Insights on Parallel and Distributed Systems
At least two trends are making paralell and distributed programming come to focus: computers with multiple cores getting cheaper and getting more cores, and websites leveraging terabytes worth of of user content. There are several services, tools and programming models around to help people cope with such trends, such as Amazon EC2, Hadoop, Fork Join, Actor Models, Non relational Databases, and so on. A couple of things to bear in mind when using multiple cores or multiple computers (with or without these tools):
- Amdahl’s law: It states that, with a fixed problem size, there is a point for every program after which adding more computational units do not give you improved performance. By computational units, you can take either cores (for paralell programming) or hosts (for distributed programming). Gustafson’s law tackles the issue when you do not fix the problem size, but this does not really help when you need faster response for your current problem size.
- Brewer’s CAP Theorem: This has to do with distributed programming only, and many people said a lot of about this.
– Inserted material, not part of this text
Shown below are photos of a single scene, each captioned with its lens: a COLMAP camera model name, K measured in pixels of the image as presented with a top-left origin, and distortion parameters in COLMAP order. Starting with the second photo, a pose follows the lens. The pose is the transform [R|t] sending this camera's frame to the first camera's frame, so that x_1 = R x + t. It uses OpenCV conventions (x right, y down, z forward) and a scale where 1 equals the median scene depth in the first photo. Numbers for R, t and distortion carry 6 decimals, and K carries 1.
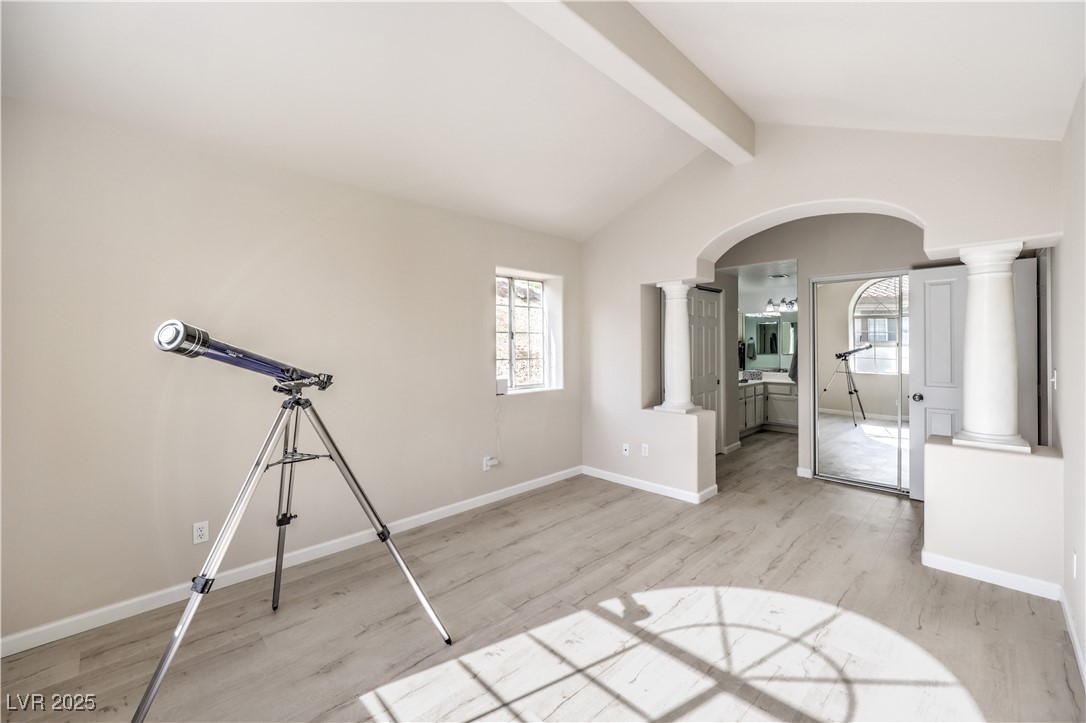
lens RADIAL K [[451.0, 0, 540.1], [0, 451.0, 338.7], [0, 0, 1]] dist [0.000788, 0.000087]
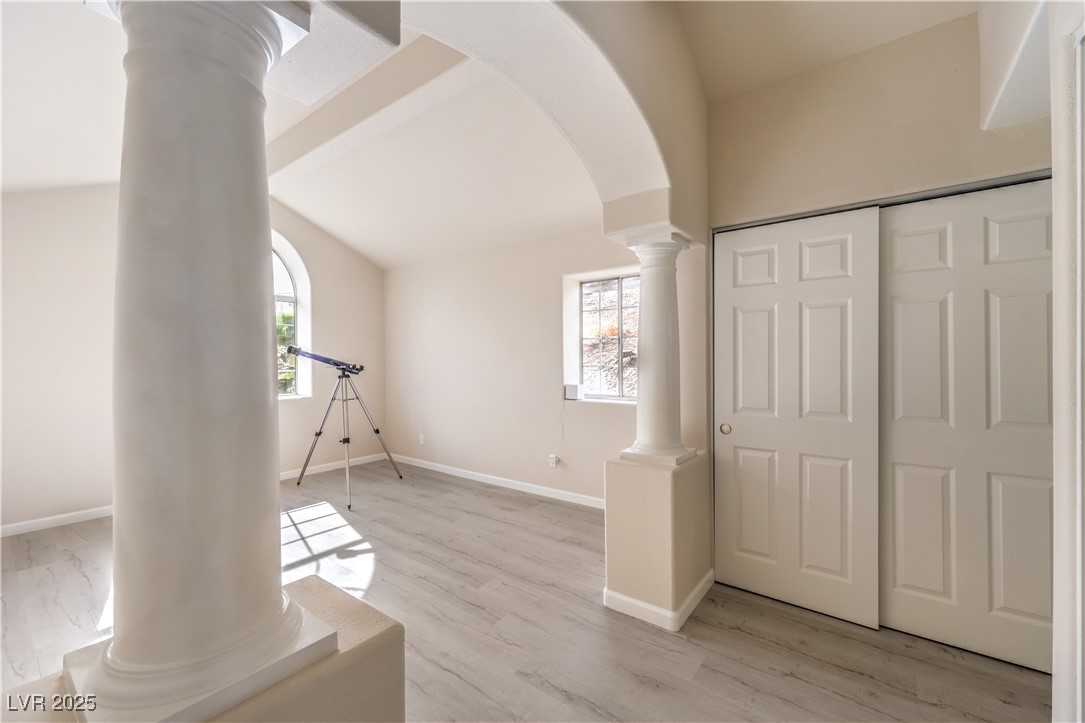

But essentially it means that a distributed system can only have at most two out of the three following properties: consistency, availability and partition tolerance (a kind of fault tolerance).
Amdahl’s law is quite troublesome: you cannot really do anything about it, but changing the algorithms involved. But CAP Theorem allows you to trade off one property for another. You can relax consistency into eventual consistency, you can relax on fault tolerance against partition tolerance, or you may live with less nines of up-time. It all depends on your application’s profile which one you will have to abandon. Dealing with this means no longer looking for ACID (Atomicity, Consistency, Isolation, Durability) systems, where consistency is very important, but looking for BASE (Basic available, soft-state or scalable, and eventually consistent) systems. It means listening to Gregor Hohpe’s suggestion and accepting that Two Phase Commit may not be the right way to go in detriment to pursuing the new ACID properties (Associative, Commutative, Idempotent and Distributed).
Not every system requires looking into these trends and thinking about such limitations and trade-offs. But if yours does, then keeping these in mind might come in handy.